My family never participated in the ‘take-out on the way to soccer practice’ lifestyle; even dinner out at a restaurant during the week was unheard of. Nope, dinner time was family time. All six of us would stop reading, cleaning, biking, or avoiding our homework in order to pile around the kitchen table together to discuss our days, laugh, poke fun at each other, and try to ignore the ringing telephone (which Dad refused to let us answer).
There’s something magical about sharing dinner with your family with no outside distractions (TV, phones, and even music weren’t allowed during our dinners together). Even in it’s most monotonous state, family meal time was a welcome anchor from everything else in life that is not constant.
When one of us was missing due to work, band practice, or sports, the table aura always felt a bit off.

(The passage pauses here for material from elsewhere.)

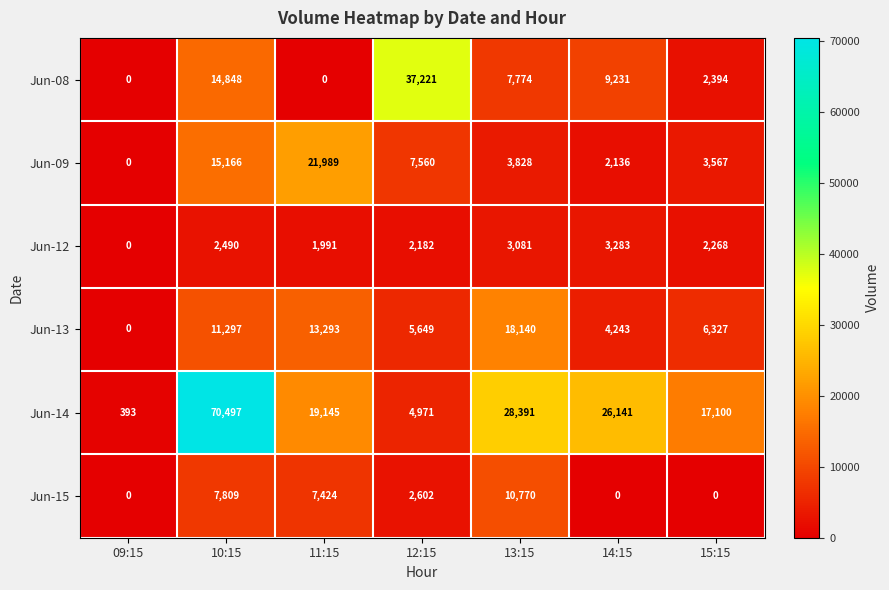

At which label does Jun-09 first exceed 3828?

10:15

For me, eating is as much about the experience as it is about the type and quality of food. Good company provides a flavor that rivals even the best balsamic vinegar.
When I moved out of my parent’s house and into a dorm room, one of the things I missed most was family dinner time. Several years later when my then-boyfriend Dave and I moved in together, family meal time started anew. I would usually come back from work to a wonderful, home cooked meal that the two of us enjoyed together. It wasn’t as noisy as the dinners I had with my family, but just as enjoyable; two people breaking bread and sharing stories in the same span of time.
These days, with my husband working an opposite shift, I always dine alone during the week. Although the food I make is definitely more adventurous than the baked chicken breast, cheesy scalloped boxed potatoes, and microwaved green beans I made in high school, it is lacking in company. No matter the flavor, it is just not as satisfying.
Frankly, I like to stand on ceremony when dinner is involved. Having no kitchen table in our small apartment means no matter how much I am looking forward to my dinner, I will consume it alone either from my coffee table in front of the TV or at my computer desk. Not exactly what Norman Rockwell had in mind.
It may not matter to some people, but I see the breakdown of family dinner time as a parallel to the breakdown of families. I’m no Okie from Muskogee, but frankly, the way some kids act these days scares the crap out of me. Having no children of my own yet, I can only promise to try that we will eat dinner together, no excuses, as often as possible. And not let them snort cocaine during recess.
In any case, when I found out that Dave and I would be home around the same time this evening, I jumped on the chance to make dinner for us both. I didn’t use any recipes that rocked the boat–just stuck to classic comfort foods for some good ol’ fashioned home cooking: oven fried catfish nuggets, twice baked potatoes (with caramelized onions, sauteed mushrooms and romano cheese), and roasted garlic and lemon green beans. Sometimes, there’s nothing wrong with going old school.